Is There Really An Evolutionary "Missing Link?"
Why are we constantly taught the theory that "monkeys" made the great leap to human on the Continent of Africa when there isn't enough proof to prove the scientific guesses? And where is the mysterious "missing link."
The term “missing link” refers to a question people often ask about how species evolve into all these different forms." Shouldn’t there be an intermediate creature between an ape and a human, for example?
It actually appears that humans and apes both evolved separately from a common ancestor millions of years ago, as opposed to a single, direct chain as one species evolved into another.
Today, we are told that the process involved early hominins like Australopithecus joining and evolving into the Homo genus in Africa, with Homo sapiens emerging around 300,000 years ago.
Anatomical modern humans theoretically originated in Africa, and then dispersed to other continents, largely replacing earlier non African hominin populations like Neanderthals and Denisovans (with some interbreeding,) which begs the question, where did the other hominins come from if not from Africa?
Like any scientific theory it is refined as new discoveries emerge. Curiously, the oldest known and accepted Homo sapiens fossils, dating to about 300,000 years ago were found in Morocco (Jebel Irhoud site). Some 2024–2025 DNA sources indicate the "Out-of-Africa" theory is now "debunked" based on non-African fossils.
Confirmed Homo sapiens fossils outside Africa are from the Levant (e.g., Misliya Cave in Israel,(177,000-194,000 years ago) and Greece (Apidima Cave, 210,000 years ago, though debated).
Early Homo sapiens in Africa (300,000 years ago) likely had dark skin for sun protection, but this doesn't mean all humans "originated as Negroid." That's not a valid assumption. Contemporary DNA evidence indicate that humans emerged from the interaction of multiple populations living across continents.
A new study challenges the "Out-of-Africa theory, suggesting that Homo sapiens evolved from multiple diverse human populations with the earliest detectable split occurring 120,000-135,000 years ago, after prolonged periods of genetic intermixing.
"In a paper published on May 17, 2023, in “Nature,” an international research team led by McGill University and the University of California-Davis suggest that, based on contemporary genomic evidence from across the continent, there were humans living in different regions of Africa, migrating from one region to another and mixing with one another over a period of hundreds of thousands of years. This view runs counter to some of the dominant theories about human origins in Africa."
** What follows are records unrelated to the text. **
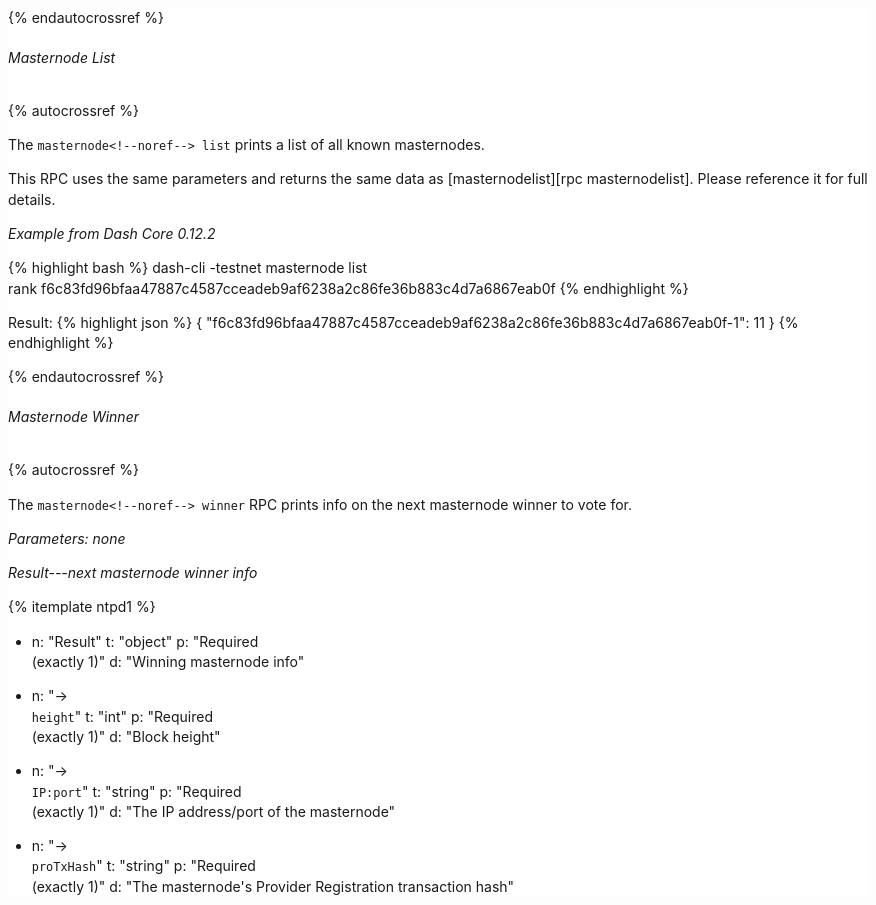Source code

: {% endautocrossref %}

###### Masternode List


{% autocrossref %}

The `masternode<!--noref--> list` prints a list of all known masternodes.

This RPC uses the same parameters and returns the same data as
[masternodelist][rpc masternodelist]. Please reference it for full details.

*Example from Dash Core 0.12.2*

{% highlight bash %}
dash-cli -testnet masternode list \
	rank f6c83fd96bfaa47887c4587cceadeb9af6238a2c86fe36b883c4d7a6867eab0f
{% endhighlight %}

Result:
{% highlight json %}
{
  "f6c83fd96bfaa47887c4587cceadeb9af6238a2c86fe36b883c4d7a6867eab0f-1": 11
}
{% endhighlight %}

{% endautocrossref %}

###### Masternode Winner


{% autocrossref %}

The `masternode<!--noref--> winner` RPC prints info on the next masternode winner to vote for.

*Parameters: none*

*Result---next masternode winner info*

{% itemplate ntpd1 %}
- n: "Result"
  t: "object"
  p: "Required<br>(exactly 1)"
  d: "Winning masternode info"

- n: "→<br>`height`"
  t: "int"
  p: "Required<br>(exactly 1)"
  d: "Block height"

- n: "→<br>`IP:port`"
  t: "string"
  p: "Required<br>(exactly 1)"
  d: "The IP address/port of the masternode"

- n: "→<br>`proTxHash`"
  t: "string"
  p: "Required<br>(exactly 1)"
  d: "The masternode's Provider Registration transaction hash"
A new finding suggests that a central ancestral population was the result of the mixing of modern humans with a Neanderthal-like hominins (human-like beings), resulting in a leap forward in human evolution that took place in Eurasia, which is the largest continental area on Earth.
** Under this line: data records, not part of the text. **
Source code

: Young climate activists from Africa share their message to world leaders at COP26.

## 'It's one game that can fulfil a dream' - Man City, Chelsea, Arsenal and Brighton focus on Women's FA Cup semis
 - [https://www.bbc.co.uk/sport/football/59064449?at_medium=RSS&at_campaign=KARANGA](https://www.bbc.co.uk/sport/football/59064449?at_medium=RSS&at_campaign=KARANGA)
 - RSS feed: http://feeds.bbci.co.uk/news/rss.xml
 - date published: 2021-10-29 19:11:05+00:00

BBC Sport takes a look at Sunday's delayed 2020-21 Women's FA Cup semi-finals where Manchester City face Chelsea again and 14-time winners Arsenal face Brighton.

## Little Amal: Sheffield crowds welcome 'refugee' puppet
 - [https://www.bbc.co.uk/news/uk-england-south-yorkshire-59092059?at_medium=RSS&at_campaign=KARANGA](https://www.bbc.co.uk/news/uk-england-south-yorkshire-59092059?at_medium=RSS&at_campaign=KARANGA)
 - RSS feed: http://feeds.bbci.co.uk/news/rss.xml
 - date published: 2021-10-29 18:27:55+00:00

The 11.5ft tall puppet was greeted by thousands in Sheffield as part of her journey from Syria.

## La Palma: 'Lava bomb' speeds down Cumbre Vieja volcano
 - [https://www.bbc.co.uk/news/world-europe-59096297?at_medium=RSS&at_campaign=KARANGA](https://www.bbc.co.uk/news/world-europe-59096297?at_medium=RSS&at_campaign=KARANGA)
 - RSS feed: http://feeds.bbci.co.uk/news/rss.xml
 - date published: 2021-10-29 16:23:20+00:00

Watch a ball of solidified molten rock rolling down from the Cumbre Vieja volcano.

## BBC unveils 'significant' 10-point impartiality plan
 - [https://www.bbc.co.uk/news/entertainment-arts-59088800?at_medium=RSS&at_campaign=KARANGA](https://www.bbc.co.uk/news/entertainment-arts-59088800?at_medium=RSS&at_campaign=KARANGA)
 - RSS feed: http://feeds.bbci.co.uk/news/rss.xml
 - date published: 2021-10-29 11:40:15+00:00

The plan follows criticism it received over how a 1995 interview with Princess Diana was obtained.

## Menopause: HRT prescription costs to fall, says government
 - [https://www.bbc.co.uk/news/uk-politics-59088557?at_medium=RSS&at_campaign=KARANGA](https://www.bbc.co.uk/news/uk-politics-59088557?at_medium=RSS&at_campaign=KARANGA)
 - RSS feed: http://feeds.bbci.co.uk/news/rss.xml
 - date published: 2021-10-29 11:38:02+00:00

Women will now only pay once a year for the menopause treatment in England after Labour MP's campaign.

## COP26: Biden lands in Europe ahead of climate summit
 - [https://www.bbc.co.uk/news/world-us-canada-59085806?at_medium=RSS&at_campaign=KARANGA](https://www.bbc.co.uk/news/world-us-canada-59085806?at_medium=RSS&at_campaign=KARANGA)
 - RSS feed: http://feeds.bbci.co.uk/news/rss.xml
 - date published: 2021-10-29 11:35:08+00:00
Eurasia comprises all of Europe and Asia. It includes approximately 93 countries and spans from the Atlantic Ocean in the west to the Pacific Ocean in the east, covering about 55 million square kilometers.
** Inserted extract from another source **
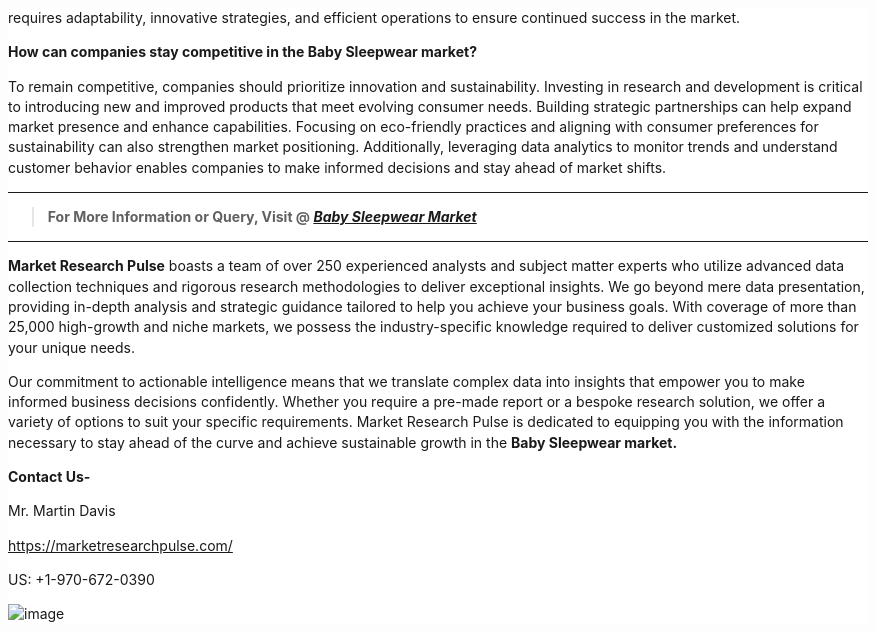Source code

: requires adaptability, innovative strategies, and efficient operations to ensure continued success in the market.</p><p><strong>How can companies stay competitive in the Baby Sleepwear market?</strong></p><p>To remain competitive, companies should prioritize innovation and sustainability. Investing in research and development is critical to introducing new and improved products that meet evolving consumer needs. Building strategic partnerships can help expand market presence and enhance capabilities. Focusing on eco-friendly practices and aligning with consumer preferences for sustainability can also strengthen market positioning. Additionally, leveraging data analytics to monitor trends and understand customer behavior enables companies to make informed decisions and stay ahead of market shifts.</p><hr /><blockquote><p><strong>For More Information or Query, Visit @&nbsp;<em><a href="https://marketresearchpulse.com/report/74458/baby-sleepwear-market?utm_source=Linkedin&utm_medium=0119">Baby Sleepwear Market</a></em></strong></p></blockquote><hr /><p><strong>Market Research Pulse</strong> boasts a team of over 250 experienced analysts and subject matter experts who utilize advanced data collection techniques and rigorous research methodologies to deliver exceptional insights. We go beyond mere data presentation, providing in-depth analysis and strategic guidance tailored to help you achieve your business goals. With coverage of more than 25,000 high-growth and niche markets, we possess the industry-specific knowledge required to deliver customized solutions for your unique needs.</p><p>Our commitment to actionable intelligence means that we translate complex data into insights that empower you to make informed business decisions confidently. Whether you require a pre-made report or a bespoke research solution, we offer a variety of options to suit your specific requirements. Market Research Pulse is dedicated to equipping you with the information necessary to stay ahead of the curve and achieve sustainable growth in the <strong>Baby Sleepwear market.</strong></p><p><strong>Contact Us-</strong></p><p>Mr. Martin Davis</p><p>https://marketresearchpulse.com/</p><p>US: +1-970-672-0390</p>
![image](https://github.com/user-attachments/assets/44cefbdf-d125-4b80-958c-55c491b26528)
The history of Homo sapiens, with gene flow back and forth between populations in various places over the course of hundreds of thousands of years, provide a much better explanation of the genetic variation of human beings we see today.
One thing that we can know is that evolution is not an orderly progression of one species into the next. The study of evolution is more like a twisted, tangled tree than the steady rungs of a ladder. "This is why the term “missing link” isn’t considered very useful in modern evolutionary science."
Today's scientific theory may well be tomorrow’s Urban Myth.